Tuesday, August 25, 2009

Future Tales

Staff Reports from Heaven on Recent Arrivals:
Case 784

A really cute and important CEO entered last week, resume in hand. The Entrance Angels read through his material and all thought it quite impressive. So, after the usual plush meal of WhateverYouWant, the illustrious CEO was assigned to the task of getting up each morning at 6 AM and persuading all the birds to start singing.

“Hmm...pretty important job,” thought the CEO.

A few days later he reported back to the Assignment Desk, quite annoyed. “Are you guys pulling my leg?” he complained. “These damn birds don’t need me to persuade them to sing – they’re babbling and warbling on their own even before I get out there.”

“Oops,” murmured the Assignment Angel. “My bad – it was a typo. Forgive me. Your task is quite different.”

“Ok, well – what?” barked the CEO.

“Your task is to get up every morning at 6 AM and listen to the birds sing.”

Friday, August 21, 2009

Future Tales

Practically everyone knows that Heaven is a formless and timeless life space.

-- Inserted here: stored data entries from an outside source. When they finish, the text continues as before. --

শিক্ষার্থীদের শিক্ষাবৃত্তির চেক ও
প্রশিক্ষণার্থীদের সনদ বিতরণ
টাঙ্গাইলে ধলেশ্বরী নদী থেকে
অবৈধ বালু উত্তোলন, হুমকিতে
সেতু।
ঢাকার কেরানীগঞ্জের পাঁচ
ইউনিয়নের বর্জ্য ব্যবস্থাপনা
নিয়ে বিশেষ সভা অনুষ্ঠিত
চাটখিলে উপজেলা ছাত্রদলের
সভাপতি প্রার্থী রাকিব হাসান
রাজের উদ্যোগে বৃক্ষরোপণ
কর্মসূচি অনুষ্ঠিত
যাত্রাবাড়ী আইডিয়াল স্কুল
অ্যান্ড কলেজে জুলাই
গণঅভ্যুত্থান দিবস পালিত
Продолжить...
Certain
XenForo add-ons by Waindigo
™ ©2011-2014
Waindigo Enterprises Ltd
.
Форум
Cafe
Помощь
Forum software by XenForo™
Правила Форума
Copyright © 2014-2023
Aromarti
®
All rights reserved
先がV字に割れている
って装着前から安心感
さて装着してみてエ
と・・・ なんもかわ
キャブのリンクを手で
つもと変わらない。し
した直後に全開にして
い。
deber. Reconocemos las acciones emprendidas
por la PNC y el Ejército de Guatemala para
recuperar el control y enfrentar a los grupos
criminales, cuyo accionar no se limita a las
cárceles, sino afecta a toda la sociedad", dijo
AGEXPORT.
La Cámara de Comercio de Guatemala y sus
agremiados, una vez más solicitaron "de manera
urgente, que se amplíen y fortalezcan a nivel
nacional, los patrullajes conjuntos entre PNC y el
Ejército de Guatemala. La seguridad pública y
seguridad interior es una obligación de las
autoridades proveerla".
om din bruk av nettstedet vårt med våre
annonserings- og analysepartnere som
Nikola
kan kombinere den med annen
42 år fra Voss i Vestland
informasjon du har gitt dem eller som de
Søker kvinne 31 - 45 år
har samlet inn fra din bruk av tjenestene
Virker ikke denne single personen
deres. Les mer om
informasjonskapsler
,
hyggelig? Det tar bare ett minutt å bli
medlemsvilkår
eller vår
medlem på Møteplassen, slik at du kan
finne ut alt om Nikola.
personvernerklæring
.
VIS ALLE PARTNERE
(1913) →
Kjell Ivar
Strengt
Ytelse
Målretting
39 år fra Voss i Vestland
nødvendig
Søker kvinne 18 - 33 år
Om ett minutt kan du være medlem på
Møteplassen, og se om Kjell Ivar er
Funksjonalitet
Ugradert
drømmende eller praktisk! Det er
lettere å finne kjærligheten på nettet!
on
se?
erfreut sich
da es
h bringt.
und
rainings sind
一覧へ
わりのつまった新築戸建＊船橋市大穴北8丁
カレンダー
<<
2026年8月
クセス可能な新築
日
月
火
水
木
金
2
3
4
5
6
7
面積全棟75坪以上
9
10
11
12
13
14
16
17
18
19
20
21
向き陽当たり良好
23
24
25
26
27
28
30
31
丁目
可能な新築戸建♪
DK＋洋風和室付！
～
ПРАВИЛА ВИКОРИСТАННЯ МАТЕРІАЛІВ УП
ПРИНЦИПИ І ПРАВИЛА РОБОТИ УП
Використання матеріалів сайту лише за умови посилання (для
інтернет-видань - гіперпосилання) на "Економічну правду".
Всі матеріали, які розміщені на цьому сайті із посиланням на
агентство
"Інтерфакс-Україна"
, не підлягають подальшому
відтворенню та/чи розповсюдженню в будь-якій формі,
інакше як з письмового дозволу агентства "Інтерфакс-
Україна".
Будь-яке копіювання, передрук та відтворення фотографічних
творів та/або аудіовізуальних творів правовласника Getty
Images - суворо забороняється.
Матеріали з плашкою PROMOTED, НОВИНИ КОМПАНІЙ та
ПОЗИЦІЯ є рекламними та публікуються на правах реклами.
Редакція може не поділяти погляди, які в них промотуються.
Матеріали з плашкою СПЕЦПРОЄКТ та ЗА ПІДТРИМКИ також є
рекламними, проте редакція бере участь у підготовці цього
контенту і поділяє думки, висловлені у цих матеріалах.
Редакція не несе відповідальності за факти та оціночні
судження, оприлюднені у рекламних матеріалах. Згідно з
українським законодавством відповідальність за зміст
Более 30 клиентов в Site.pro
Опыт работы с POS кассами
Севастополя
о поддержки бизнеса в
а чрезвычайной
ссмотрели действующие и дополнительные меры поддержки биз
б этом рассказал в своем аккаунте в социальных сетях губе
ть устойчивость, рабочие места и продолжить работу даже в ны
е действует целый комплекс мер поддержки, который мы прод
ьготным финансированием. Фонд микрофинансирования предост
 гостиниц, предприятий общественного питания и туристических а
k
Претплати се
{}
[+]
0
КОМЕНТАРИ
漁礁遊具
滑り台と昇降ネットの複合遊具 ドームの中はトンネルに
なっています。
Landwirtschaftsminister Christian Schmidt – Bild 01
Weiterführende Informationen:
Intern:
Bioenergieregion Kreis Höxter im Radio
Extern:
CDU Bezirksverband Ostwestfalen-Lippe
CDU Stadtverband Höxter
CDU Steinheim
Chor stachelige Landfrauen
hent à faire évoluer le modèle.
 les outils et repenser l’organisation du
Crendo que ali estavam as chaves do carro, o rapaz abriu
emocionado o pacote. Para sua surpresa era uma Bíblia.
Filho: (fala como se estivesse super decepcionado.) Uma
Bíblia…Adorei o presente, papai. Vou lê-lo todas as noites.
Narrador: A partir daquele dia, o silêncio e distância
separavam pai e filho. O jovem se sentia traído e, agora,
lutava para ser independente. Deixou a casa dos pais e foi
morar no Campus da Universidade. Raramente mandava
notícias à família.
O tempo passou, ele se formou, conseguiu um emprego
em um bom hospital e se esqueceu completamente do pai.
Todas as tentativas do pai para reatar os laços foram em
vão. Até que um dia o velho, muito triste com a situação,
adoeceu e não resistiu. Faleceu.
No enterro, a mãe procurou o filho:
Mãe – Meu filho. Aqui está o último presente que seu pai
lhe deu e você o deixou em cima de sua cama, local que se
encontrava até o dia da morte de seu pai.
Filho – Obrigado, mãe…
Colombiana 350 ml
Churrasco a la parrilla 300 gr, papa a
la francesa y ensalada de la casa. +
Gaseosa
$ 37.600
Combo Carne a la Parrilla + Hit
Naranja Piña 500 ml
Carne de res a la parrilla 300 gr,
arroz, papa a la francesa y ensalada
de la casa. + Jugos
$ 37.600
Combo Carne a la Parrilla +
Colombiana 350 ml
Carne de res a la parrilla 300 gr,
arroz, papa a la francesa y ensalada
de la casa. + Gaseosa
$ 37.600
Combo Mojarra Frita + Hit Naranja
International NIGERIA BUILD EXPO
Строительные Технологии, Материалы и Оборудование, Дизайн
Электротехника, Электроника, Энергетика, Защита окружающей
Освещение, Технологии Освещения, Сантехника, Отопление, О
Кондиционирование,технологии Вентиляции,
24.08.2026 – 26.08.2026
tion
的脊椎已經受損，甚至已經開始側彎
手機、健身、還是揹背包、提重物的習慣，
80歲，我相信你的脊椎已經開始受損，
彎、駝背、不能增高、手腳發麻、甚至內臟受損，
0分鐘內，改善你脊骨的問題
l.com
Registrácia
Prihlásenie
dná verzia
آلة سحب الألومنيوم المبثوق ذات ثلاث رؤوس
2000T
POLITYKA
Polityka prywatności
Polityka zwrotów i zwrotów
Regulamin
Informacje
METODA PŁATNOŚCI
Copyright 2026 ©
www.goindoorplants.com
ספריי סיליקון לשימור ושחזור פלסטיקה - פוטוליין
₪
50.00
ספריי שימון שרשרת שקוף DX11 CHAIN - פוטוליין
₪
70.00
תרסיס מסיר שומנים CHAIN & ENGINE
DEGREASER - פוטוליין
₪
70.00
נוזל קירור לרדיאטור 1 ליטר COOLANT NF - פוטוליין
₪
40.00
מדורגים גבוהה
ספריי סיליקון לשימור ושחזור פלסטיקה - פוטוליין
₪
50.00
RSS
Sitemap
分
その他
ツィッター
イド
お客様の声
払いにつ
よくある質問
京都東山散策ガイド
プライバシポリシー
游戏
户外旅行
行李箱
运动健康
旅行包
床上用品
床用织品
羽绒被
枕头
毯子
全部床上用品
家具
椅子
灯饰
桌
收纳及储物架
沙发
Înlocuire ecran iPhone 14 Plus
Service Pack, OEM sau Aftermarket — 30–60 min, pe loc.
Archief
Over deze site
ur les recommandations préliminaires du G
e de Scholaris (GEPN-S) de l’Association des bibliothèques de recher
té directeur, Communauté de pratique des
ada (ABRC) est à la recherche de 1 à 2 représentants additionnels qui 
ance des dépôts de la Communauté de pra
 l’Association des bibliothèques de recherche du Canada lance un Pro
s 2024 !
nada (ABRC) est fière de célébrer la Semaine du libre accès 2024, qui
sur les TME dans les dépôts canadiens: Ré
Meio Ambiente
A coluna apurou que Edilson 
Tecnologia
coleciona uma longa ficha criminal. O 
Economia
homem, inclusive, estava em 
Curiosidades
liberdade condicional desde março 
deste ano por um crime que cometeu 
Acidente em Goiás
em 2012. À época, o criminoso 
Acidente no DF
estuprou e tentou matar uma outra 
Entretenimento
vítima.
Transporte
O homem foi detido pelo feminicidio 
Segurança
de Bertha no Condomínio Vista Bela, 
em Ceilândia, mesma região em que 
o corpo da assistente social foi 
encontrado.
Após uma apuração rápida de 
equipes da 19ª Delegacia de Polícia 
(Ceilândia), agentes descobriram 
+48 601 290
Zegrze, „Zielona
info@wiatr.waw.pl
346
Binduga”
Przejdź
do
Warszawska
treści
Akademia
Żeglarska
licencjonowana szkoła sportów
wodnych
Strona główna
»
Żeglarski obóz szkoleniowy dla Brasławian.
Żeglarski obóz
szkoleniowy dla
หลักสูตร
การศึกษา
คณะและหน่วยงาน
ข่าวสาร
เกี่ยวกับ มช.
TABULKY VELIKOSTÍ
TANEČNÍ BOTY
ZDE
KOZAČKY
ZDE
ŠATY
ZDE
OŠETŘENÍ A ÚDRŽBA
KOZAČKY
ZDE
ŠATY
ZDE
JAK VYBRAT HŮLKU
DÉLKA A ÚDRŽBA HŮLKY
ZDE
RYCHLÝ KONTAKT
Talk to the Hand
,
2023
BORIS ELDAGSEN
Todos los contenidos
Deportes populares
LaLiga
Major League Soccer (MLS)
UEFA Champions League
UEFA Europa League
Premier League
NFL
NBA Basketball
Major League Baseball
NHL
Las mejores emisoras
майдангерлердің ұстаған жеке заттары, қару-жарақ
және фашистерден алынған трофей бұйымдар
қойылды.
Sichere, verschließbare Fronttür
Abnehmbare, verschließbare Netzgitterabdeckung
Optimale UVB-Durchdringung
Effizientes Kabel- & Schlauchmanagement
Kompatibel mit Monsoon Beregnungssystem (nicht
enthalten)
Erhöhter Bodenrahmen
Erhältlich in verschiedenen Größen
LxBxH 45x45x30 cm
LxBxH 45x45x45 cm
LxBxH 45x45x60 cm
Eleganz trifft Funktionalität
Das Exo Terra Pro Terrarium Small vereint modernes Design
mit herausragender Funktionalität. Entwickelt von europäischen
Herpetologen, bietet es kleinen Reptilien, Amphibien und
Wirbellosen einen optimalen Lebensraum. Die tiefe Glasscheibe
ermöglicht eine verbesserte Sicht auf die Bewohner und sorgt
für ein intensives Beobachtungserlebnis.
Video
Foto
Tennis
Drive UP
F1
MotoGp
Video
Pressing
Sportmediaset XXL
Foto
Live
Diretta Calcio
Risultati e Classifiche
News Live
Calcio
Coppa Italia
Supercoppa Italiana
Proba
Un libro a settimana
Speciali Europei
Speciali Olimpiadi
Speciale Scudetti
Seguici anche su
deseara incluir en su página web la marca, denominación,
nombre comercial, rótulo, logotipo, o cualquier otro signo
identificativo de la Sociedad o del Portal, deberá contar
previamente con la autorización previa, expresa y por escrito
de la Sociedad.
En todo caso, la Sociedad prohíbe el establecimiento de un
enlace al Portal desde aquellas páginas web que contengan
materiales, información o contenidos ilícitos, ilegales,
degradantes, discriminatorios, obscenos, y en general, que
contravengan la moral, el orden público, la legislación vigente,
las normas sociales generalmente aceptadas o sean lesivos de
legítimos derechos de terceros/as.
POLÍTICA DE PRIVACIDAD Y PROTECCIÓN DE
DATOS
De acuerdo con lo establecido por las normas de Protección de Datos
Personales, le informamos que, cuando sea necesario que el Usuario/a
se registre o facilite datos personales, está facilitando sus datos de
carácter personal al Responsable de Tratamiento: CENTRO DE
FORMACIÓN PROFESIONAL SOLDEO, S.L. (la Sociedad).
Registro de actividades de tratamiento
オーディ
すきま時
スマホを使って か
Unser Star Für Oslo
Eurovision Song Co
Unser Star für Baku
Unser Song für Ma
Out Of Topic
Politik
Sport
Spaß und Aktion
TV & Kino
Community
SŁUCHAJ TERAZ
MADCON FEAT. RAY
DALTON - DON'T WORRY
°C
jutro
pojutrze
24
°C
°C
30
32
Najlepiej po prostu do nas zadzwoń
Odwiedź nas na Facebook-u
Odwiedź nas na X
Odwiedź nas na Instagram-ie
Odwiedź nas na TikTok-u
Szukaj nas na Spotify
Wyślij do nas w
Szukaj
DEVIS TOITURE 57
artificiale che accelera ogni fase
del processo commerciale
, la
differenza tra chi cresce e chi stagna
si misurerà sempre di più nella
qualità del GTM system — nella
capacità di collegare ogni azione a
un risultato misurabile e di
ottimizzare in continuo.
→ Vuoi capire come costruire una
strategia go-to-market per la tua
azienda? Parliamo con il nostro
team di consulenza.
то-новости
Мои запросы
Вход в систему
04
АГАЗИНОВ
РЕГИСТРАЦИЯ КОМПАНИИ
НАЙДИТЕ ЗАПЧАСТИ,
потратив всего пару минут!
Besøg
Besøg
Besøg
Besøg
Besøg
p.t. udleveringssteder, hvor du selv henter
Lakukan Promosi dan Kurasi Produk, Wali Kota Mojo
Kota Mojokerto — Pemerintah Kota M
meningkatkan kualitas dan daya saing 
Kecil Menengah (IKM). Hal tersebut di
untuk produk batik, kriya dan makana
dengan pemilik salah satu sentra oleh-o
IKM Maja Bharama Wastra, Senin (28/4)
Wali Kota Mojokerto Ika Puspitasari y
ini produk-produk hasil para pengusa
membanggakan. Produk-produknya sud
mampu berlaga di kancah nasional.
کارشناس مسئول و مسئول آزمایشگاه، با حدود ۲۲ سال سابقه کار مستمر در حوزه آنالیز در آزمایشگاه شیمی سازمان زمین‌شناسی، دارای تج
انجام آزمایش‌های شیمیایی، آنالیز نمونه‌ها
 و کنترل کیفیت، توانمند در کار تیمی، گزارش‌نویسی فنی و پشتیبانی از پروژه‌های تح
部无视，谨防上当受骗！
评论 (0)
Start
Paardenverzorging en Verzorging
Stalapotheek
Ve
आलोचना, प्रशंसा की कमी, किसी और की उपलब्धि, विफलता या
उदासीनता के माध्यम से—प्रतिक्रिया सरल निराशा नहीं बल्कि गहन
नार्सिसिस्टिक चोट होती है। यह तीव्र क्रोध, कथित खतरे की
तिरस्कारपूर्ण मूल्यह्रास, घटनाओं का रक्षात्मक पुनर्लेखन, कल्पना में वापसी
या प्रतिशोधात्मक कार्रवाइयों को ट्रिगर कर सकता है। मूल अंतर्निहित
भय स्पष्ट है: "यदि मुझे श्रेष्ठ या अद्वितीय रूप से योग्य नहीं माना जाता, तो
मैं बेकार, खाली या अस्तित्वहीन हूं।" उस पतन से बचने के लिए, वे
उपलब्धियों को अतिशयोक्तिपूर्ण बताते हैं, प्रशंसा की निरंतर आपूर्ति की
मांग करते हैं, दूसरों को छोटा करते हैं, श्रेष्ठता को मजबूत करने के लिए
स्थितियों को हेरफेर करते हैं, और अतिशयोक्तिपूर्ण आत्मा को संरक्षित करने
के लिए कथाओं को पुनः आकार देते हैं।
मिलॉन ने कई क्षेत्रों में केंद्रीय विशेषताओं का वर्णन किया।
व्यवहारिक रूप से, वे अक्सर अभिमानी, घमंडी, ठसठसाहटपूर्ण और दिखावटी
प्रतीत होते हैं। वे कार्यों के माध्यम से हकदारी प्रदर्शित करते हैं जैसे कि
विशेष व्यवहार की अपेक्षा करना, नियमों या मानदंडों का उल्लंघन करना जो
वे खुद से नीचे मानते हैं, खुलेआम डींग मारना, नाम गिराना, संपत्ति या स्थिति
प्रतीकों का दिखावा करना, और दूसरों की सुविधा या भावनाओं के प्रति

But few suspect –as I do- that after we shed our bodysuits, there is a Rehab Center through which we all pass prior to our total immersion in the One.

I think of it as a kind of pre-Heaven workshop, where we get prescribed a variety of Mental Rinse treatments. This is to ensure there aren’t any leftover hiccups within us to spoil the silkitude of Oneness.

These Future Tales, then, are my imaginings of what happens to our Souls when they arrive, baggage in hand, at the entryway to Heaven. Well, they are either my imaginings or some rebel angel leaked them to me when the Boss wasn’t around. Either way, here they are.

Reports from Staff Angels on Recent Arrivals:
Case 982

A woman arrived who had spent her life despising fat people. Naturally, she was immediately assigned to a crew of fat angels. In Heaven, angels come in all sizes, and five radiant plumpettes were assembled and sent to her room. When the fat angels entered, the woman stared at them, drawing back as though stung by a wasp.

“I thought everyone in Heaven was beautiful!” she said, aghast.

“Oh yes,” the head fat angel assured her, “everyone here IS beautiful. And here’s the good news,” she continued gently, stroking the woman’s cheek, “after two weeks in our Vision Therapy program, you’ll be beautiful, too.”

Wednesday, August 19, 2009

Future Tales

Case #782
Staff Reports from Heaven
Case 782

Last week we admitted a highly intelligent and creative thief, one who had never actually been captured. He confessed he was surprised that karma hadn’t caught up with him during his earthtime.

“Ah,” said the angels, “you do realize, don’t you, that everything you stole you stole from yourself?” The thief was silent. “Here,” continued the angels, “your task will be to secretly dispense gifts on those you stole from.”

“Agreed,” said the man. “But what is my punishment?”

The angels smiled. “Your punishment is discovering how joyful it feels to give, and to realize you spent your entire life living without joy.”

Monday, August 17, 2009

Future Tales: Case #781

Staff Reports from Heaven on Recent Arrivals.
Case #781:

A woman, famous for being giving and generous, discovered at one point that her giving came with a hidden motive. She wanted to be loved for her efforts.

The truth was, some loved her and some didn't. When she saw being loved was not an automatic return for generosity, she decided to be more honest. She began giving only when it felt good to do so. All the inauthentic caring flew away, and she felt a hundred pounds lighter. She thought: Apparently, giving for a payoff isn't really giving.

In Heaven, she said: "Oh! Oh! I see the one who didn't love me most was me." Then she sat down in a chair and let the angels braid her hair.